After all, this isn't the first time an advertising character has
made the transition to the small screen. In 2002 CBS aired a sitcom
based on Baby Bob, the precocious talking infant who shilled for
dot-coms in the late '90s. After nine episodes, the series was
killed, though Baby Bob did manage a comeback as the Quizno's
spokes-baby in 2005.
"These particular cavemen are so interesting because they are so
angry," said Robert Thompson, professor at Syracuse University and
head of the school's Center for the Study of Popular Television.
"It's a way we can deal with those issues that have come with
raised consciousness and have merged into political correctness,
and you can do it in a way that is safe because you're making fun
of cavemen and not some other group."
Cro-Magnon and Vine?
So is this the perfect juncture of Cro-Magnon and Vine? "The
upside," said Robert Passikoff, founder and president of Brand
Keys, "is that the character gets well-known and resonates more."

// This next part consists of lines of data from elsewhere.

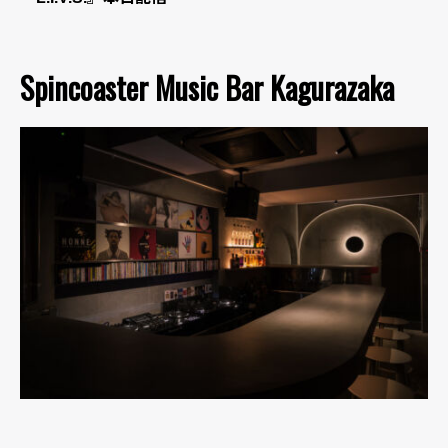
Spincoaster Music Bar Kagurazaka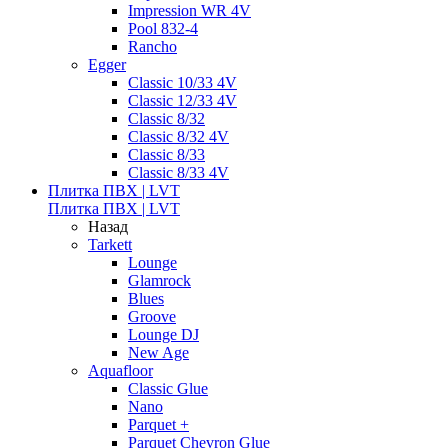
Impression WR 4V
Pool 832-4
Rancho
Egger
Classic 10/33 4V
Classic 12/33 4V
Classic 8/32
Classic 8/32 4V
Classic 8/33
Classic 8/33 4V
Плитка ПВХ | LVT
Плитка ПВХ | LVT
Назад
Tarkett
Lounge
Glamrock
Blues
Groove
Lounge DJ
New Age
Aquafloor
Classic Glue
Nano
Parquet +
Parquet Chevron Glue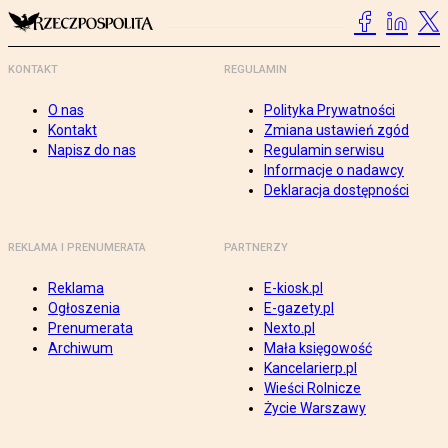
KONTAKT
REGULAMIN
O nas
Polityka Prywatności
Kontakt
Zmiana ustawień zgód
Napisz do nas
Regulamin serwisu
Informacje o nadawcy
Deklaracja dostępności
REKLAMA I PRENUMERATA
PARTNERZY
Reklama
E-kiosk.pl
Ogłoszenia
E-gazety.pl
Prenumerata
Nexto.pl
Archiwum
Mała księgowość
Kancelarierp.pl
Wieści Rolnicze
Życie Warszawy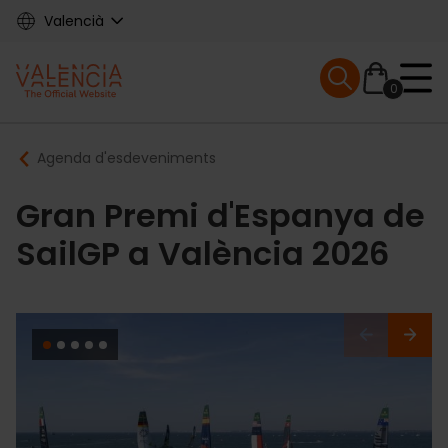
Skip
Valencià
to
main
Mobile menu ex
content
0
Main
Breadcrumb
Agenda d'esdeveniments
navigation
Gran Premi d'Espanya de
SailGP a València 2026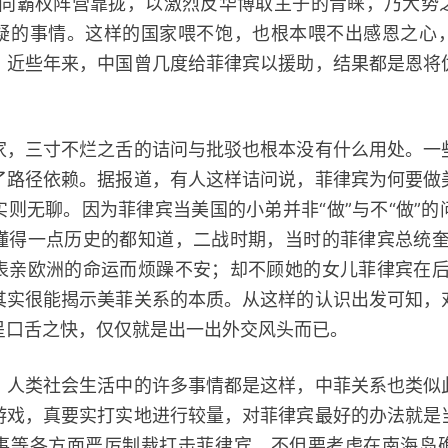
，向霸权阵营靠拢，以激烈反华博取主子的青睐，乃大势
疑的事情。这样的国家喂不饱，也根本喂不出感恩之心
。近些年来，中国曾几度给菲律宾以援助，结果都是恩将
。
三寸不烂之舌的诘问与批驳也根本没有什么用处。一
了路径依赖。据报道，有人这样诘问说，菲律宾为何要做
则无聊。因为菲律宾当美国的小弟并非“做”与不“做”
懂得一点历史的都知道，二战时期，当时的菲律宾总统奎
表亲欧洲的命运而烦躁不安；却不顾她的女儿菲律宾在后
其实很能揭示美菲关系的本质。从这样的认识出发可知，
呈口舌之快，仅仅就是出一出外交风头而已。
类社会生活中的许多事情都是这样，中菲关系也类似
游戏，真要实打实地进行较量，对菲律宾最好的办法就是
事等各方面严厉制裁打击菲律宾，不但要考虑在南海岛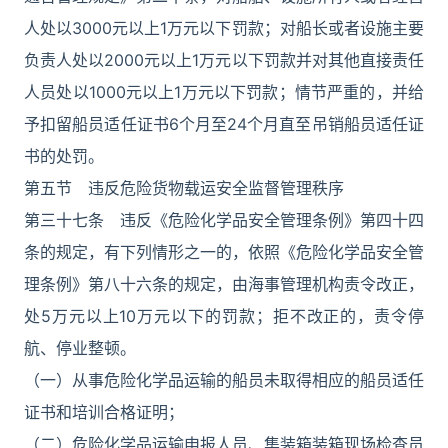
人处以3000元以上1万元以下罚款；对船长或者设施主要
负责人处以2000元以上1万元以下罚款并对其他直接责任
人员处以1000元以上1万元以下罚款；情节严重的，并给
予扣留船员适任证书6个月至24个月直至吊销船员适任证
书的处罚。
第五节 违反危险货物载运安全监督管理秩序
第三十七条 违反《危险化学品安全管理条例》第四十四
条的规定，有下列情形之一的，依照《危险化学品安全管
理条例》第八十六条的规定，由海事管理机构责令改正，
处5万元以上10万元以下的罚款；拒不改正的，责令停
航、停业整顿。
（一）从事危险化学品运输的船员未取得相应的船员适任
证书和培训合格证明；
（二）危险化学品运输申报人员、集装箱装箱现场检查员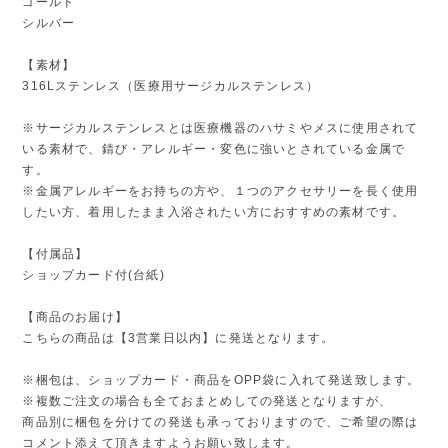
ゴールド
シルバー
【素材】
316Lステンレス（医療用サージカルステンレス）
※サージカルステンレスとは医療機器のハサミやメスに使用されて
いる素材で、錆び・アレルギー・変色に強いとされている金属で
す。
※金属アレルギーをお持ちの方や、１つのアクセサリーを長く使用
したい方、着用したまま入浴されたい方におすすめの素材です。
【付属品】
ショップカード付(台紙)
【商品のお届け】
こちらの商品は【3営業日以内】に発送となります。
※梱包は、ショップカード・商品をOPP袋に入れて発送致します。
※複数ご注文の場合も全ておまとめしての発送となりますが、
商品別に梱包を分けての発送も承っておりますので、ご希望の際は
コメント添えて頂きますようお願い致します。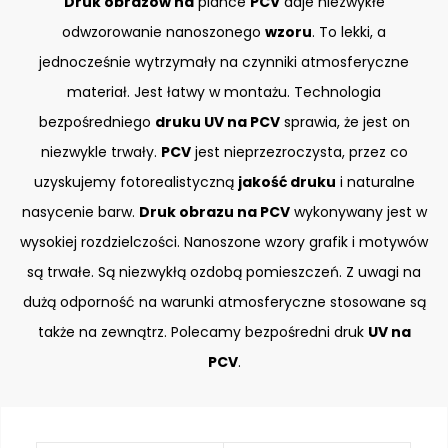
Druk obrazów na
piance
PCV
daje niezwykłe
odwzorowanie nanoszonego
wzoru
. To lekki, a
jednocześnie wytrzymały na czynniki atmosferyczne
materiał. Jest łatwy w montażu. Technologia
bezpośredniego
druku UV na PCV
sprawia, że jest on
niezwykle trwały.
PCV
jest nieprzezroczysta, przez co
uzyskujemy fotorealistyczną
jakość druku
i naturalne
nasycenie barw.
Druk obrazu na PCV
wykonywany jest w
wysokiej rozdzielczości. Nanoszone wzory grafik i motywów
są trwałe. Są niezwykłą ozdobą pomieszczeń. Z uwagi na
dużą odporność na warunki atmosferyczne stosowane są
także na zewnątrz. Polecamy bezpośredni druk
UV na
PCV
.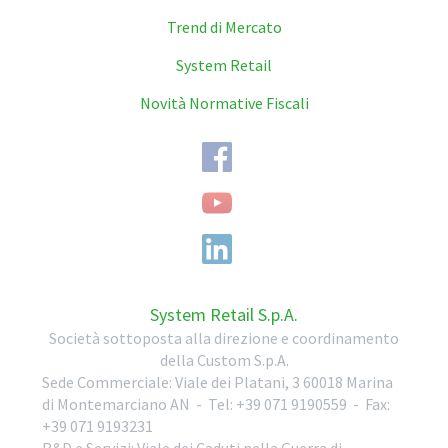
Trend di Mercato
System Retail
Novità Normative Fiscali
System Retail S.p.A.
Società sottoposta alla direzione e coordinamento
della Custom S.p.A.
Sede Commerciale:
Viale dei Platani, 3
60018
Marina
di Montemarciano
AN
-
Tel:
+39 071 9190559
-
Fax:
+39 071 9193231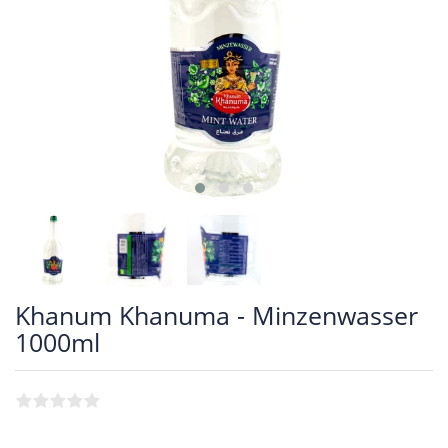
Khanum Khanuma - Minzenwasser
1000ml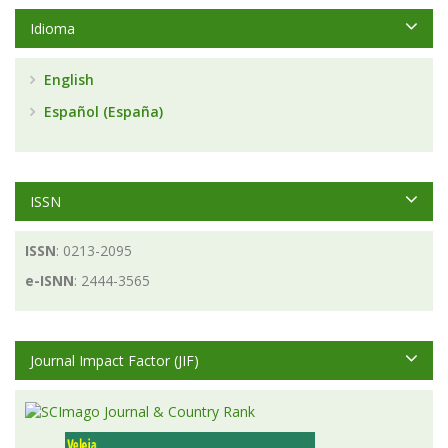
Idioma
English
Español (España)
ISSN
ISSN
: 0213-2095
e-ISNN
: 2444-3565
Journal Impact Factor (JIF)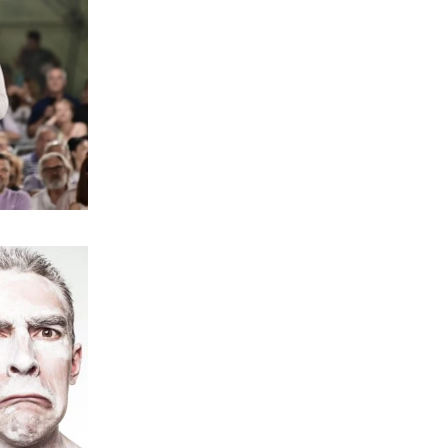
ΑΠΟΨΕΙΣ
Δεν χρειαζόμαστε «ανέγγιχτους»
9|08|2026 | 23:00
ΑΠΟΨΕΙΣ
Αναδασώνοντας το πένθος
9|08|2026 | 22:45
ΠΟΛΙΤΙΚΗ
Φωτιές στην Ελλάδα: Πόσο
αποτελεσματικά είναι τελικά τα
ευρωπαϊκά κονδύλια για την πρόληψη;
9|08|2026 | 22:30
ΚΟΣΜΟΣ
Η Ευρώπη δεν είναι προετοιμασμένη
για ρωσικές επιθέσεις με drones
9|08|2026 | 22:27
ΕΛΛΑΔΑ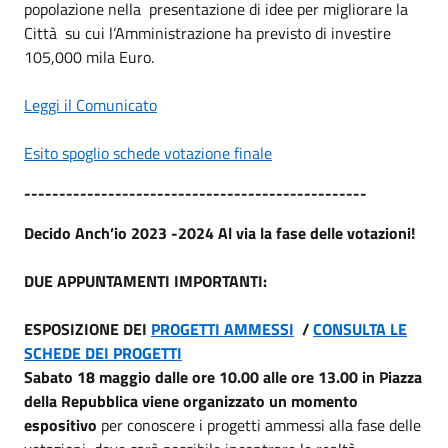
popolazione nella presentazione di idee per migliorare la
Città su cui l’Amministrazione ha previsto di investire
105,000 mila Euro.
Leggi il Comunicato
Esito spoglio schede votazione finale
-------------------------------------------------
Decido Anch’io 2023 -2024 Al via la fase delle votazioni!
DUE APPUNTAMENTI IMPORTANTI:
ESPOSIZIONE DEI
PROGETTI AMMESSI
/
CONSULTA LE
SCHEDE DEI PROGETTI
Sabato 18 maggio dalle ore 10.00 alle ore 13.00 in Piazza
della Repubblica viene organizzato un momento
espositivo
per conoscere i progetti ammessi alla fase delle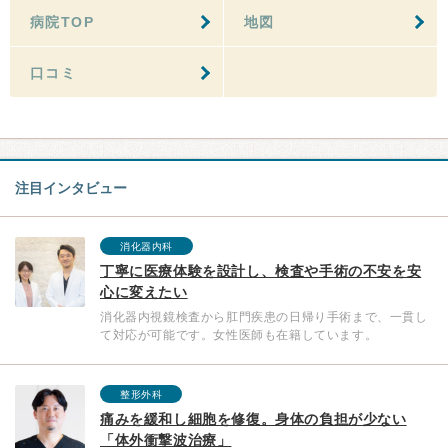
病院TOP
地図
口コミ
注目インタビュー
消化器内科
丁寧に医療体験を設計し、検査や手術の不安を安
心に変えたい
消化器内視鏡検査から肛門疾患の日帰り手術まで、一貫し
て対応が可能です。女性医師も在籍しています。
整形外科
痛みを緩和し細胞を修復。身体の負担が少ない
「体外衝撃波治療」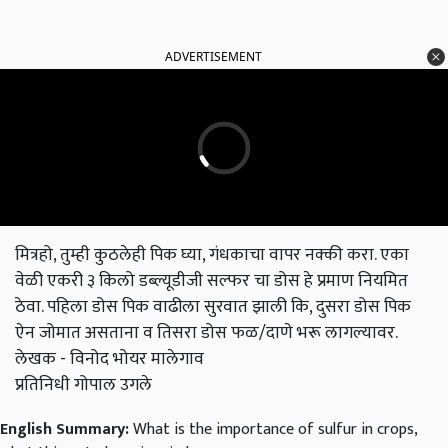
ADVERTISEMENT
मित्रहो, तुम्ही कुठलेही पिक घ्या, गंधकाचा वापर नक्की करा. एका
वेळी एकरी ३ किलो डब्ल्यूडीजी सल्फर चा डोस हे प्रमाण नियमित
ठेवा. पहिला डोस पिक वाढीला सुरवात झाली कि, दुसरा डोस पिक
ऐन जोमात असताना व तिसरा डोस फळ/दाणे भरू लागल्यावर.
लेखक - विनोद भोयर मालेगाव
प्रतिनिधी गोपाल उगले
English Summary:
What is the importance of sulfur in crops,
what things to keep in mind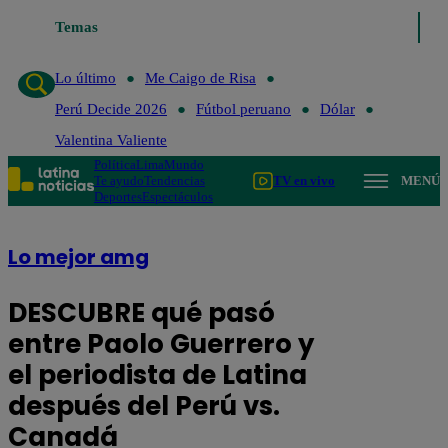
Temas
Lo último
Me Caigo de Risa
Perú De
Lo último
Me Caigo de Risa
Perú Decide 2026
Fútbol peruano
Dólar
Valentina Valiente
Política
Lima
Mundo
Te ayudo
Tendencias
TV en vivo
MENÚ
Deportes
Espectáculos
Lo mejor amg
DESCUBRE qué pasó
entre Paolo Guerrero y
el periodista de Latina
después del Perú vs.
Canadá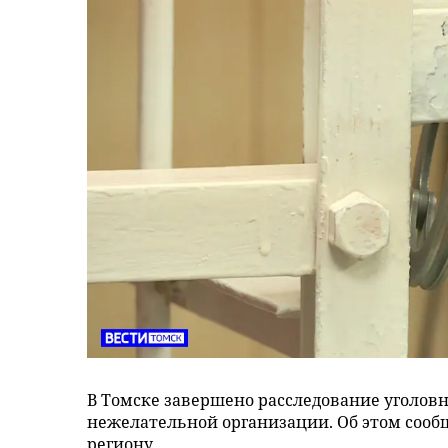
В Томске завершено расследование уголовн
нежелательной организации. Об этом сообщ
региону.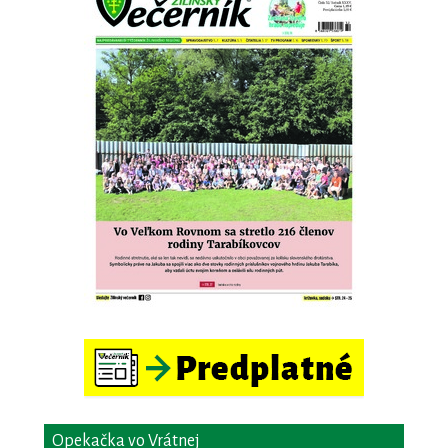
Opekačka vo Vrátnej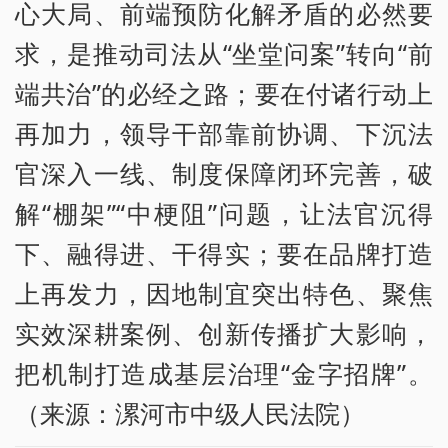
心大局、前端预防化解矛盾的必然要
求，是推动司法从“坐堂问案”转向“前
端共治”的必经之路；要在付诸行动上
再加力，领导干部靠前协调、下沉法
官深入一线、制度保障闭环完善，破
解“棚架”“中梗阻”问题，让法官沉得
下、融得进、干得实；要在品牌打造
上再发力，因地制宜突出特色、聚焦
实效深耕案例、创新传播扩大影响，
把机制打造成基层治理“金字招牌”。
（来源：漯河市中级人民法院）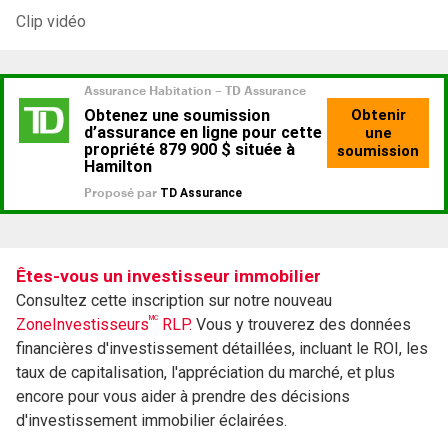
Clip vidéo
Êtes-vous un investisseur immobilier
Consultez cette inscription sur notre nouveau
MC
ZoneInvestisseurs
RLP.
Vous y trouverez des données
financières d'investissement détaillées, incluant le ROI, les
taux de capitalisation, l'appréciation du marché, et plus
encore pour vous aider à prendre des décisions
d'investissement immobilier éclairées.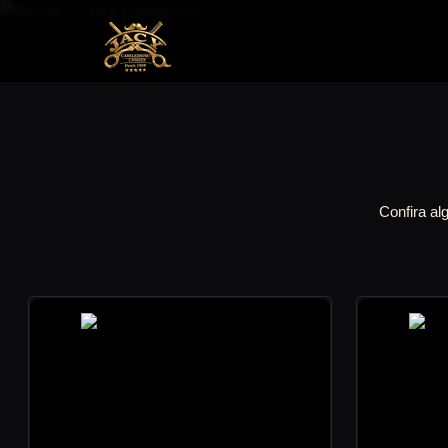
Confira a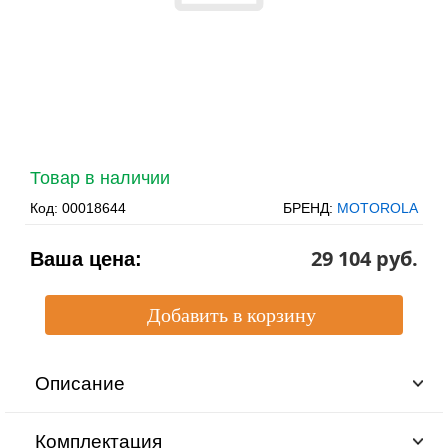
Товар в наличии
Код:
00018644
БРЕНД:
MOTOROLA
29 104 pуб.
Ваша цена:
Описание
Комплектация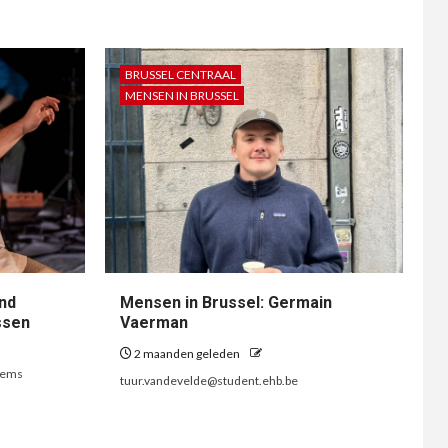
BRUSSEL CENTRAAL
MENSEN IN BRUSSEL
nd
Mensen in Brussel: Germain
ssen
Vaerman
2 maanden geleden
lems
tuur.vandevelde@student.ehb.be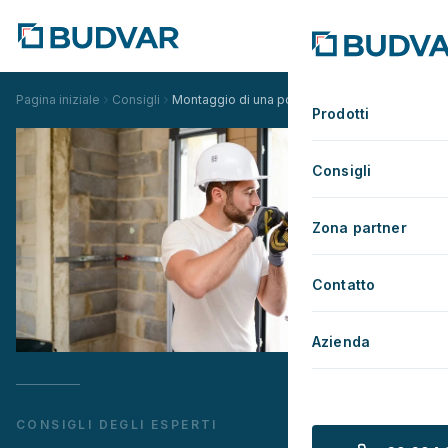
Pagina iniziale
Consigli
Montaggio di una porta esterna
Prodotti
Consigli
Zona partner
Contatto
Azienda
CONSIGLI DEGLI ESPERTI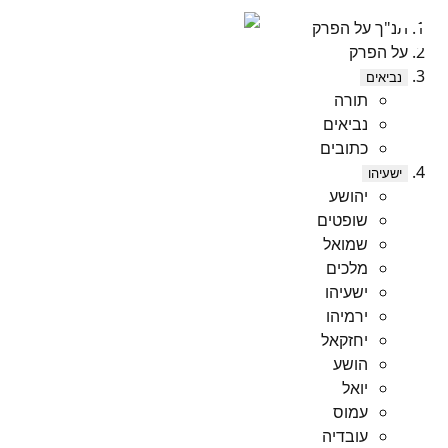
תנ"ך על הפרק
על הפרק
נביאים
תורה
נביאים
כתובים
ישעיהו
יהושע
שופטים
שמואל
מלכים
ישעיהו
ירמיהו
יחזקאל
הושע
יואל
עמוס
עובדיה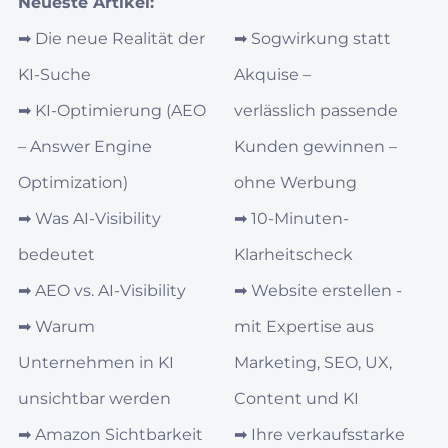
Neueste Artikel:
➡︎
Die neue Realität der
➡︎
Sogwirkung statt
KI-Suche
Akquise –
➡︎
KI‑Optimierung (AEO
verlässlich passende
– Answer Engine
Kunden gewinnen –
Optimization)
ohne Werbung
➡︎
Was AI‑Visibility
➡︎
10-Minuten-
bedeutet
Klarheitscheck
➡︎
AEO vs. AI‑Visibility
➡︎
Website erstellen -
➡︎
Warum
mit Expertise aus
Unternehmen in KI
Marketing, SEO, UX,
unsichtbar werden
Content und KI
➡︎
Amazon Sichtbarkeit
➡︎
Ihre verkaufsstarke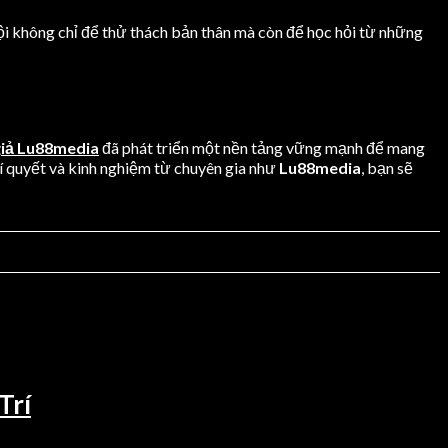
ội không chỉ để thử thách bản thân mà còn để học hỏi từ những
giả Lu88media
đã phát triển một nền tảng vững mạnh để mang
bí quyết và kinh nghiệm từ chuyên gia như
Lu88media
, bạn sẽ
Trí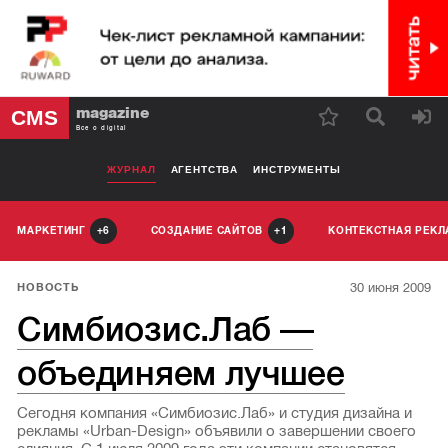
magazine
CMS
Все о digital
ЖУРНАЛ
АГЕНТСТВА
ИНСТРУМЕНТЫ
МАРКЕТИНГ
СОЗДАНИЕ САЙТОВ
КОНТЕКСТНАЯ РЕК
6
1
30 июня 2009
НОВОСТЬ
Симбиозис.Лаб —
объединяем лучшее
Сегодня компания «Симбиозис.Лаб» и студия дизайна и
рекламы «Urban-Design» объявили о завершении своего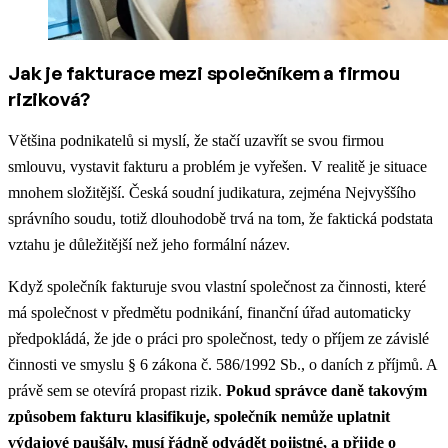
Jak je fakturace mezi společníkem a firmou
riziková?
Většina podnikatelů si myslí, že stačí uzavřít se svou firmou
smlouvu, vystavit fakturu a problém je vyřešen. V realitě je situace
mnohem složitější. Česká soudní judikatura, zejména Nejvyššího
správního soudu, totiž dlouhodobě trvá na tom, že faktická podstata
vztahu je důležitější než jeho formální název.
Když společník fakturuje svou vlastní společnost za činnosti, které
má společnost v předmětu podnikání, finanční úřad automaticky
předpokládá, že jde o práci pro společnost, tedy o příjem ze závislé
činnosti ve smyslu § 6 zákona č. 586/1992 Sb., o daních z příjmů. A
právě sem se otevírá propast rizik.
Pokud správce daně takovým
způsobem fakturu klasifikuje, společník nemůže uplatnit
výdajové paušály, musí řádně odvádět pojistné, a přijde o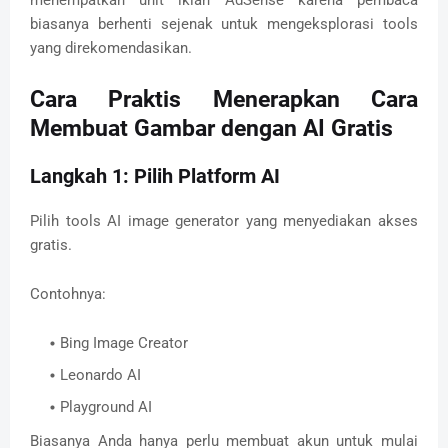
biasanya berhenti sejenak untuk mengeksplorasi tools
yang direkomendasikan.
Cara Praktis Menerapkan Cara
Membuat Gambar dengan AI Gratis
Langkah 1: Pilih Platform AI
Pilih tools AI image generator yang menyediakan akses
gratis.
Contohnya:
Bing Image Creator
Leonardo AI
Playground AI
Biasanya Anda hanya perlu membuat akun untuk mulai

The downside: "You don't want to push [an advertising icon] too
much at the public. ... You definitely don't want the sitcom to
read like an extended commercial."
OK, since we knew you would ask, Mr. Bassett admits the gecko is
beginning to get a bit "ticked off" by the caveman's prospects --
though if Joe Dyton leaps successfully to sitcom, the lovable
lizard once again would be Geico's one and only icon.